# Other .NET Programming > Windows Presentation Foundation (WPF) & XAML forum >  WPF Binding Problem with ObservableCollection

## EagleSparrow

I am having a problem binding a log file to a WPF list control.
My list is ObservableCollection<string>

My data changes through an even under the hood. My list should change in the window. I do not see changes.

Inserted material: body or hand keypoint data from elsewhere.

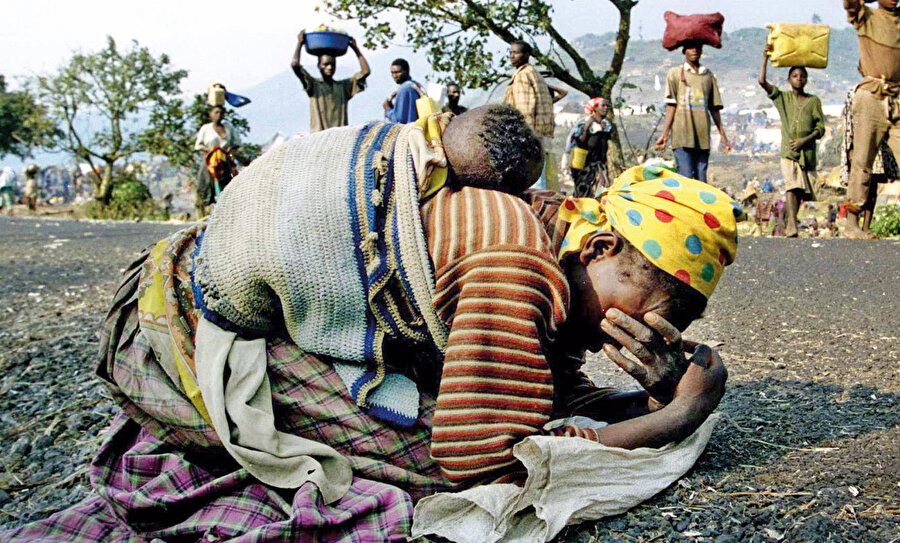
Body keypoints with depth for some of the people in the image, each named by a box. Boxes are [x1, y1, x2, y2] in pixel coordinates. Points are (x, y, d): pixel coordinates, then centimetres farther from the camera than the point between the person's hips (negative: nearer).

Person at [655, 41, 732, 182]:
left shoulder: (709, 76, 16)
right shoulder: (675, 73, 9)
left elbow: (714, 108, 17)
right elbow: (671, 106, 3)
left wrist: (723, 136, 15)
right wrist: (665, 134, -6)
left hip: (703, 137, 3)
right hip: (682, 136, -3)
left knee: (701, 180, 2)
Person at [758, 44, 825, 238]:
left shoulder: (814, 101, 9)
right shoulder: (782, 98, 10)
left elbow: (821, 127, 5)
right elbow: (762, 81, -2)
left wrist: (805, 140, -11)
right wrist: (765, 57, -3)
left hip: (808, 151, 2)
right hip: (788, 151, -2)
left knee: (801, 190, 7)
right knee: (791, 185, -19)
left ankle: (787, 220, 27)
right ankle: (792, 228, -28)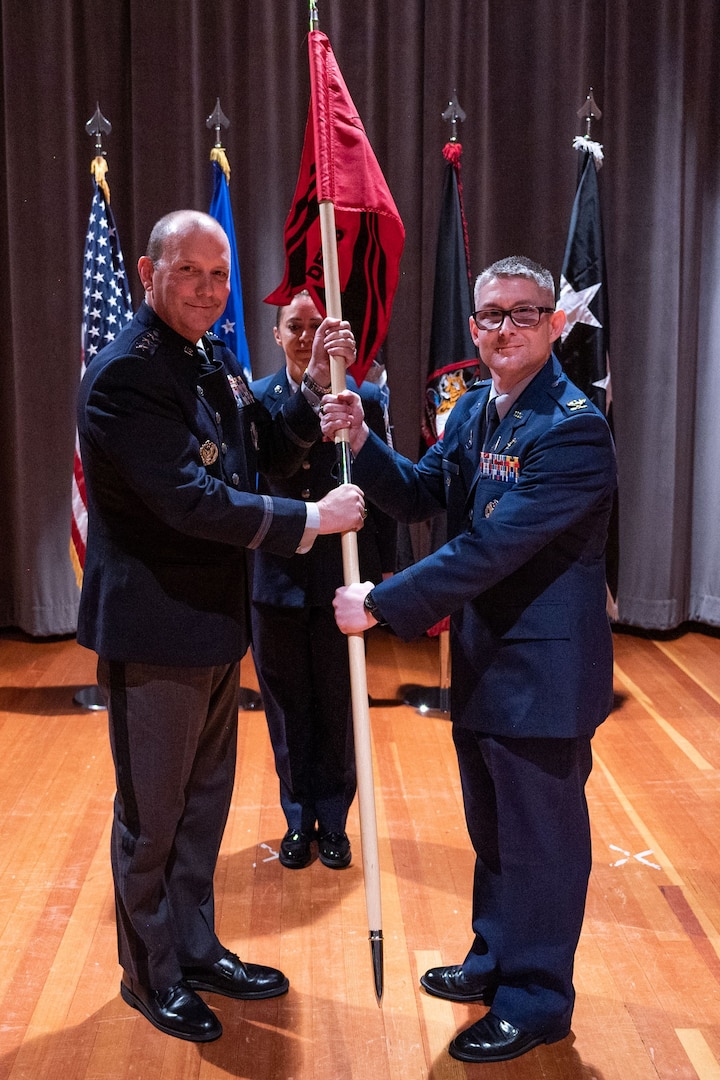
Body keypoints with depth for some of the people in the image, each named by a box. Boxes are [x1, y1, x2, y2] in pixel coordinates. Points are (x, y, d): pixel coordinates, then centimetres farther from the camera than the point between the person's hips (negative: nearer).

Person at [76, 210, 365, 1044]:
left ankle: (196, 949, 39)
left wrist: (316, 386, -2)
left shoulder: (215, 362, 8)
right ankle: (152, 975, 30)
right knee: (152, 816, 10)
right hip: (153, 629, -9)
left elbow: (264, 455, 12)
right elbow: (190, 500, -26)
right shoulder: (124, 374, -20)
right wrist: (311, 520, -20)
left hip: (215, 620, 9)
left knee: (204, 802, 21)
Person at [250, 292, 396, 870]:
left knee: (339, 710, 11)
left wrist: (385, 568, 0)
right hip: (277, 578, 1)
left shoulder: (365, 398, -2)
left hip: (342, 579, -1)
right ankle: (299, 819, 30)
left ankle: (333, 821, 29)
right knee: (287, 711, 13)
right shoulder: (254, 399, 0)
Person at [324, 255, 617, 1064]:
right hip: (481, 657, 8)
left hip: (542, 669, -8)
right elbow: (419, 496, 9)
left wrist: (382, 604, -23)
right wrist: (362, 443, -8)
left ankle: (535, 999, 28)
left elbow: (489, 549, -27)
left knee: (540, 835, 9)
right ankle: (495, 957, 44)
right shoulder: (474, 408, 6)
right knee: (492, 826, 23)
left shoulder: (573, 429, -23)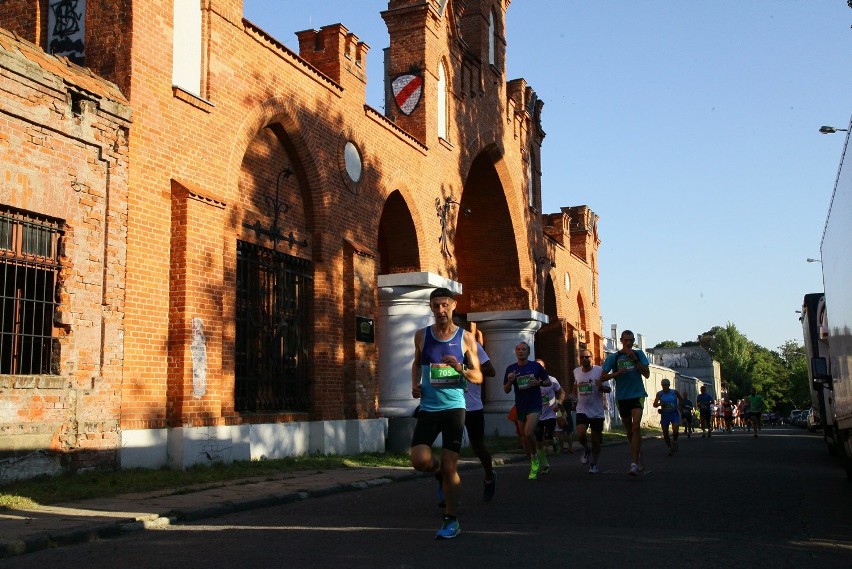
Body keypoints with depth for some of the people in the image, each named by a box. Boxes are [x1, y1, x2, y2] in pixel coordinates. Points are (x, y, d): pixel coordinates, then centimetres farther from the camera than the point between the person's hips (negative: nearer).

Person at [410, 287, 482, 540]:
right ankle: (440, 473, 23)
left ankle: (451, 521, 12)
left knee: (450, 466, -4)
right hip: (428, 408, 2)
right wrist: (415, 384, 5)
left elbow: (478, 377, 3)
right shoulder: (421, 335, 6)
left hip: (454, 407, -2)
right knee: (420, 460, -14)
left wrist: (461, 369, -18)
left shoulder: (466, 337, 0)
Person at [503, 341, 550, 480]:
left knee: (528, 432, -24)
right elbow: (506, 390, 7)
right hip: (520, 406, 4)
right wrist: (510, 381, -13)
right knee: (524, 437, 9)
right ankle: (533, 466, 25)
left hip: (534, 405, -4)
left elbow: (548, 381, 8)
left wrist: (539, 382, -12)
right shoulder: (511, 369, 5)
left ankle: (535, 456, 3)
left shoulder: (536, 366, 0)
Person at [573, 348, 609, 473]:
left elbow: (608, 389, -5)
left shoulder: (599, 371, -8)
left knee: (595, 441, 4)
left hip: (597, 412, -2)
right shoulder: (576, 371, 3)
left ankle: (594, 464, 24)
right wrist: (575, 396, 19)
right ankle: (586, 449, 12)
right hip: (582, 410, 2)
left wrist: (601, 387, -25)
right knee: (580, 435, -20)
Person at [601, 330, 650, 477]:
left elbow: (647, 374, -3)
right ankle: (638, 455, 36)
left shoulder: (639, 354, 3)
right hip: (622, 397, 2)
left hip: (637, 394, -2)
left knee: (636, 427, -18)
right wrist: (617, 373, -17)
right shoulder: (613, 357, 2)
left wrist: (634, 360, -13)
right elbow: (603, 376, 0)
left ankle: (634, 464, -22)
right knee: (629, 430, 12)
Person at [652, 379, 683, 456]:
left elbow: (680, 399, 16)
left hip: (674, 414, -1)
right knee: (665, 433, 2)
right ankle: (670, 448, 22)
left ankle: (674, 441, 15)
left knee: (675, 430, -18)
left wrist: (679, 406, 1)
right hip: (664, 415, 1)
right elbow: (654, 405, -1)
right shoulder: (659, 394, -4)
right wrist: (659, 404, -20)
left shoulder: (674, 392, -3)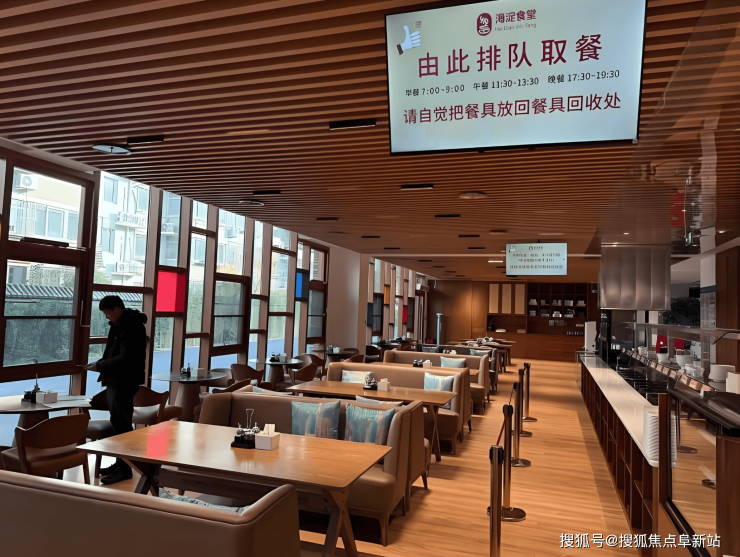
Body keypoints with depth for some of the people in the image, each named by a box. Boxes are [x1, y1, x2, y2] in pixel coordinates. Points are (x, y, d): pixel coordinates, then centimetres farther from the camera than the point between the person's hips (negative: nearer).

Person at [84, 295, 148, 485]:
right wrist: (101, 364, 5)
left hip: (124, 382, -10)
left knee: (121, 424, -5)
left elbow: (125, 359, -24)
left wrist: (99, 366, -16)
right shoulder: (121, 324, 13)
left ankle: (125, 469, 3)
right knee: (118, 423, 16)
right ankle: (120, 463, 26)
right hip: (116, 380, 10)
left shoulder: (131, 327, -18)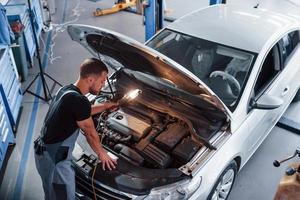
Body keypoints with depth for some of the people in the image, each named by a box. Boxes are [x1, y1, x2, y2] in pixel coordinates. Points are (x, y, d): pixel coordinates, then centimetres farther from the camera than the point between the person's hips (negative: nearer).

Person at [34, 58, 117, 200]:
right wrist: (102, 154, 3)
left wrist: (105, 106, 30)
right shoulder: (78, 101, -27)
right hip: (54, 159, -9)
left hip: (45, 152, 9)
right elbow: (90, 134, -13)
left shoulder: (66, 90, 2)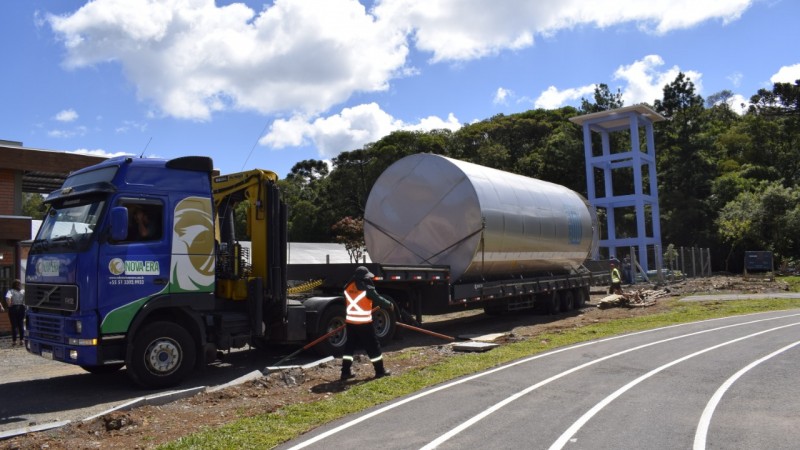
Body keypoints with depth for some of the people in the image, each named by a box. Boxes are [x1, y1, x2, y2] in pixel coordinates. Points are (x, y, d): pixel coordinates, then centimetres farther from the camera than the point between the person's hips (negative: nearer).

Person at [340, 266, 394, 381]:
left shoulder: (348, 287, 7)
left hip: (350, 322, 6)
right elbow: (378, 299, -8)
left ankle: (345, 372, 11)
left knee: (350, 346, 13)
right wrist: (390, 305, 8)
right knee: (373, 346, 6)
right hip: (364, 323, -6)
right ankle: (380, 371, 14)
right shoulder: (367, 288, -12)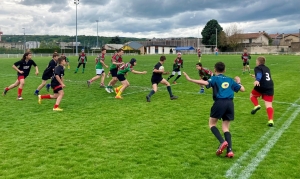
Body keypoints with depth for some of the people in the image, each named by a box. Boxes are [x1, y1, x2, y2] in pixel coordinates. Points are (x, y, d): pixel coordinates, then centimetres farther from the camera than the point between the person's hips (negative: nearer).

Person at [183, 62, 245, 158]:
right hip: (230, 103, 4)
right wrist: (238, 82, 46)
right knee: (225, 128, 13)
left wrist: (190, 79, -10)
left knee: (212, 124, 13)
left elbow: (206, 83, -12)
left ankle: (222, 142, -9)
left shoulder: (214, 78, 10)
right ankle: (230, 151, -1)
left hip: (220, 102, -4)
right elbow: (242, 89, 25)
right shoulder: (230, 80, 22)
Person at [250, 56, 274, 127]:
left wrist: (257, 80, -39)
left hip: (261, 87, -5)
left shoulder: (257, 68, 4)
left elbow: (259, 74, -19)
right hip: (270, 88, 5)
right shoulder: (267, 68, 25)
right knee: (269, 105, 1)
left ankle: (256, 105, 0)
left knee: (252, 95, 26)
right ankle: (271, 120, -17)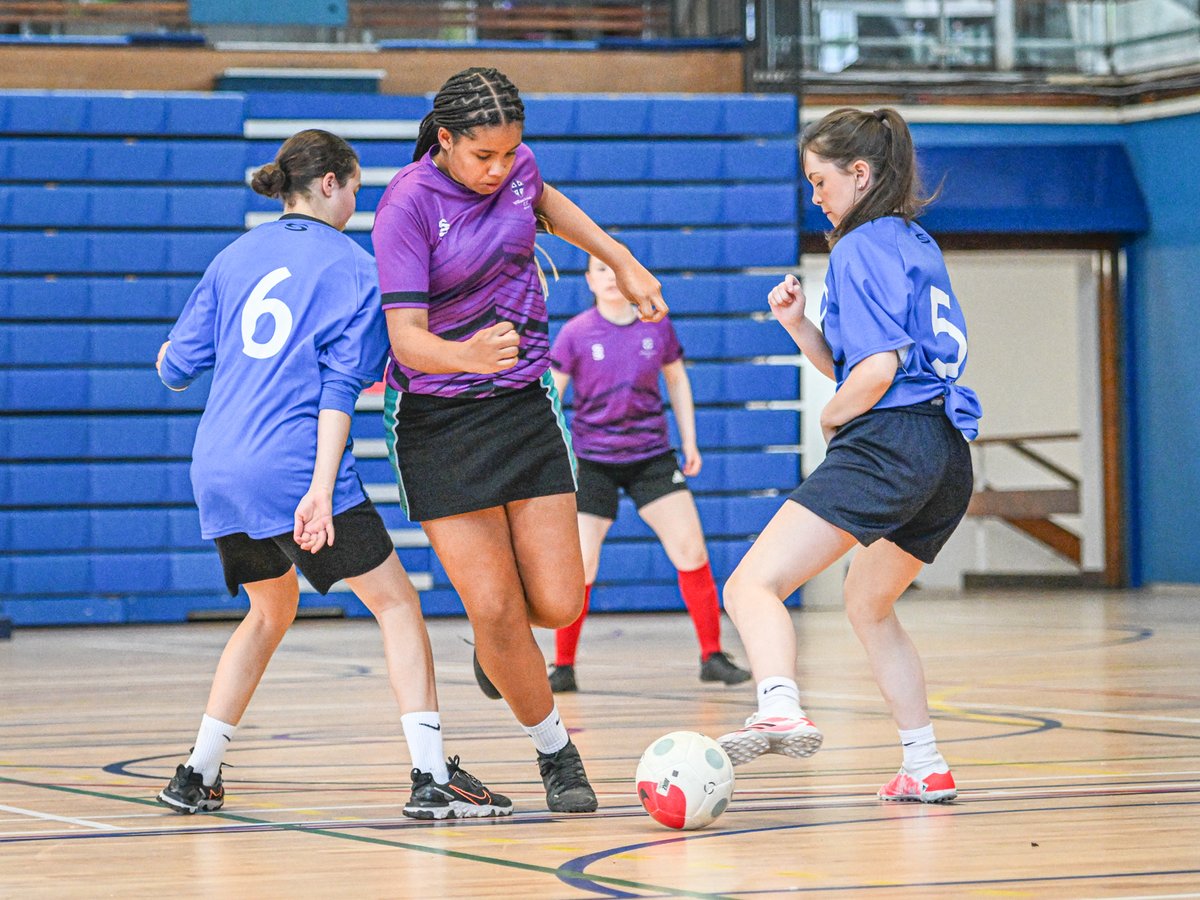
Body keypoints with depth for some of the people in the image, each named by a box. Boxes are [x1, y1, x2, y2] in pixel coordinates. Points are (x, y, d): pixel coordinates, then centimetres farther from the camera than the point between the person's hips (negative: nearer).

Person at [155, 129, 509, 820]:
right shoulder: (356, 269, 1)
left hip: (218, 470, 6)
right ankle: (433, 778, -10)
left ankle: (197, 776, 23)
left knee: (272, 610, 25)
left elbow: (180, 365, 16)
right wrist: (321, 489, -15)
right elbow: (340, 388, -8)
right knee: (396, 602, 2)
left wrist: (168, 356, 41)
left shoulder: (237, 256, 15)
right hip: (294, 466, -6)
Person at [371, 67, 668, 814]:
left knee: (557, 606, -4)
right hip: (437, 420, -4)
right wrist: (469, 354, -44)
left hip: (524, 404, 4)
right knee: (494, 611, -9)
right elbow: (406, 337, -25)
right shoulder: (408, 206, -19)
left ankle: (498, 639, 33)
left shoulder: (517, 164, -3)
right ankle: (556, 753, 14)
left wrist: (624, 263, 22)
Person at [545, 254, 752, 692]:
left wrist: (690, 441, 11)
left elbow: (677, 380, 14)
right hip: (592, 459, -2)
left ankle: (713, 657, 5)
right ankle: (563, 668, 8)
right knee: (580, 565, -7)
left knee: (691, 549, -6)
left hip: (651, 455, 2)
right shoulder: (576, 334, -6)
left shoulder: (658, 326, 1)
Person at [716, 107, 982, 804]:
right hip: (949, 461, 10)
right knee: (869, 605, 30)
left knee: (752, 585, -19)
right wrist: (798, 323, 13)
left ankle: (781, 711, -45)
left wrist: (831, 418, 1)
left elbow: (878, 368, -16)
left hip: (886, 445, -10)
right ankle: (926, 767, 31)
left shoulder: (861, 247, -5)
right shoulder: (918, 245, 23)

As my hardware issues events the data is updating the log file but the view is not updating.

   [Serializable]
    public class MeterLog : NotificationObject
    {
        private static MeterLog instance;
        public static MeterLog Instance 
        {
            get 
            {
                if(instance == null)
                    instance = new MeterLog();
                return instance;
            }
        }

        private MeterLog()
        {
            Title = "Debug Log\n";
            Add(string.Format("Log Timesttamp:{0}", DateTime.Now.ToShortTimeString()));
        }

        public string Title { get; set; }
        private ObservableCollection<string> log = new ObservableCollection<string>();

        public ObservableCollection<string> Log
        {
            get { return log; }
            private set { log = value;  this.RaisePropertyChanged("Log"); }
        }

        public void Add(string msg)
        {
            log.Add(msg);
        }

        public void WriteXMLFile()
        {
            MeterLog log = MeterLog.instance;

            System.Xml.Serialization.XmlSerializer writer = 
                new System.Xml.Serialization.XmlSerializer(typeof(MeterLog));

            log.Title = "This is the Allication Error Log";

            System.IO.StreamWriter file = new System.IO.StreamWriter(
               AppDomain.CurrentDomain.BaseDirectory +"\\ApplicationLog.xml");

            writer.Serialize(file, log);
            file.Close();
        }
    }


VIEW MODEL
 public  ObservableCollection<string> ErrorLog
        {
               get 
                {
                     return myHardware.Log;
                }
        }

My XAML is here

 <Window.DataContext>
        <vm:ViewModelOne />
</Window.DataContext>

   <ListBox Margin="10,10,10,375" x:Name="lvErrors"  ItemsSource="{Binding ErrorLog}"  HorizontalAlignment="Stretch" Grid.Row="2" />

----------


## kannans1984

You need to raise the property changed event for "ErrorLog" whenever the myHardware.Log gets updated.,

----------